YOUR OBJECTIVE: Set the listing down unchanged, minus every embedded image.

RECORDS FOR THE TASK:
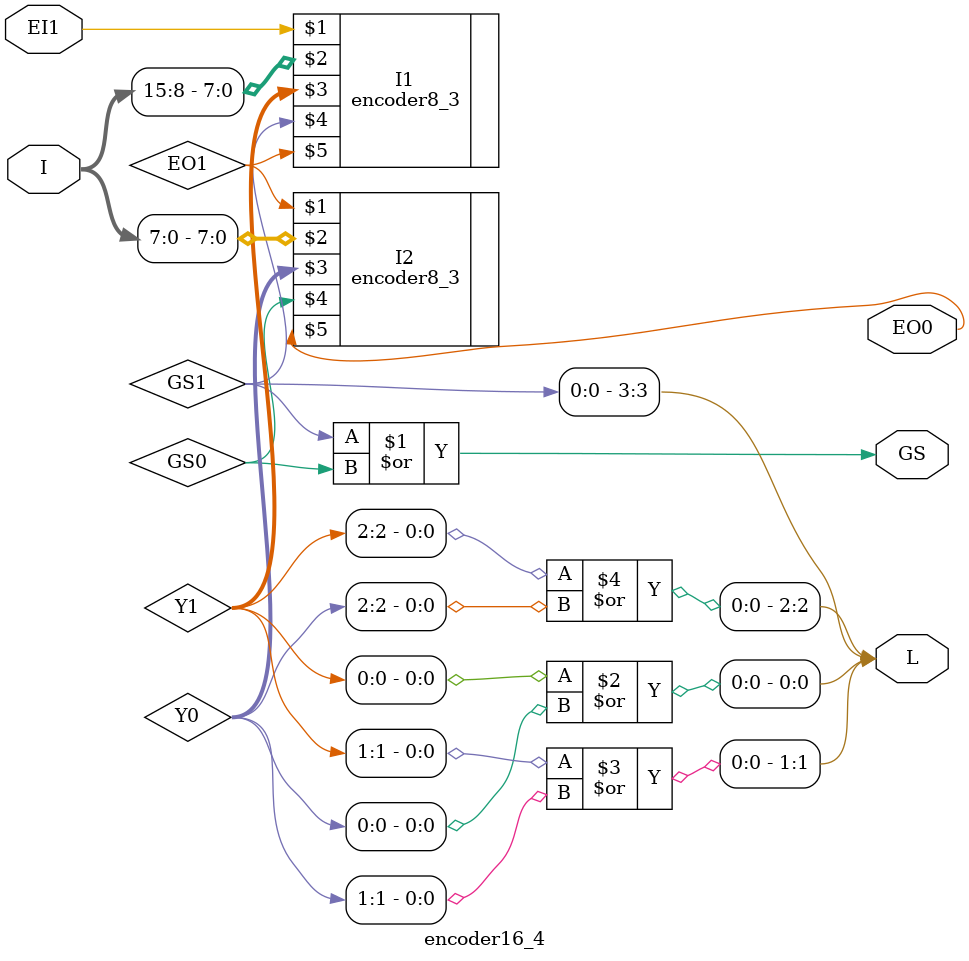
<source format=v>
module encoder16_4(EI1, I, L, GS, EO0);
    input EI1;              	// 高电平有效的输入使能端
    input [15:0] I;         	// 8个信号输入端
    output [3:0] L;				    // 3个信号输出端
    output  GS, EO0;       		// 优先编码工作状态标志GS和输出使能端EO
    wire [2:0] Y0, Y1;
    wire EO1, GS1, GS0;

    encoder8_3 I1(EI1, I[15:8], Y1, GS1, EO1);	//输入高位信号
    encoder8_3 I2(EO1, I[7:0], Y0, GS0, EO0);		//输入低位信号

    assign GS = GS1 | GS0;
    assign L[2:0] = {Y1[2] | Y0[2], Y1[1] | Y0[1], Y1[0] | Y0[0]};
    assign L[3] = GS1;
endmodule  

</source>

RESULT OF THE TASK:
<source format=v>
module encoder16_4(EI1, I, L, GS, EO0);
    input EI1;              	// 高电平有效的输入使能端
    input [15:0] I;         	// 8个信号输入端
    output [3:0] L;				    // 3个信号输出端
    output  GS, EO0;       		// 优先编码工作状态标志GS和输出使能端EO
    wire [2:0] Y0, Y1;
    wire EO1, GS1, GS0;

    encoder8_3 I1(EI1, I[15:8], Y1, GS1, EO1);	//输入高位信号
    encoder8_3 I2(EO1, I[7:0], Y0, GS0, EO0);		//输入低位信号

    assign GS = GS1 | GS0;
    assign L[2:0] = {Y1[2] | Y0[2], Y1[1] | Y0[1], Y1[0] | Y0[0]};
    assign L[3] = GS1;
endmodule  

</source>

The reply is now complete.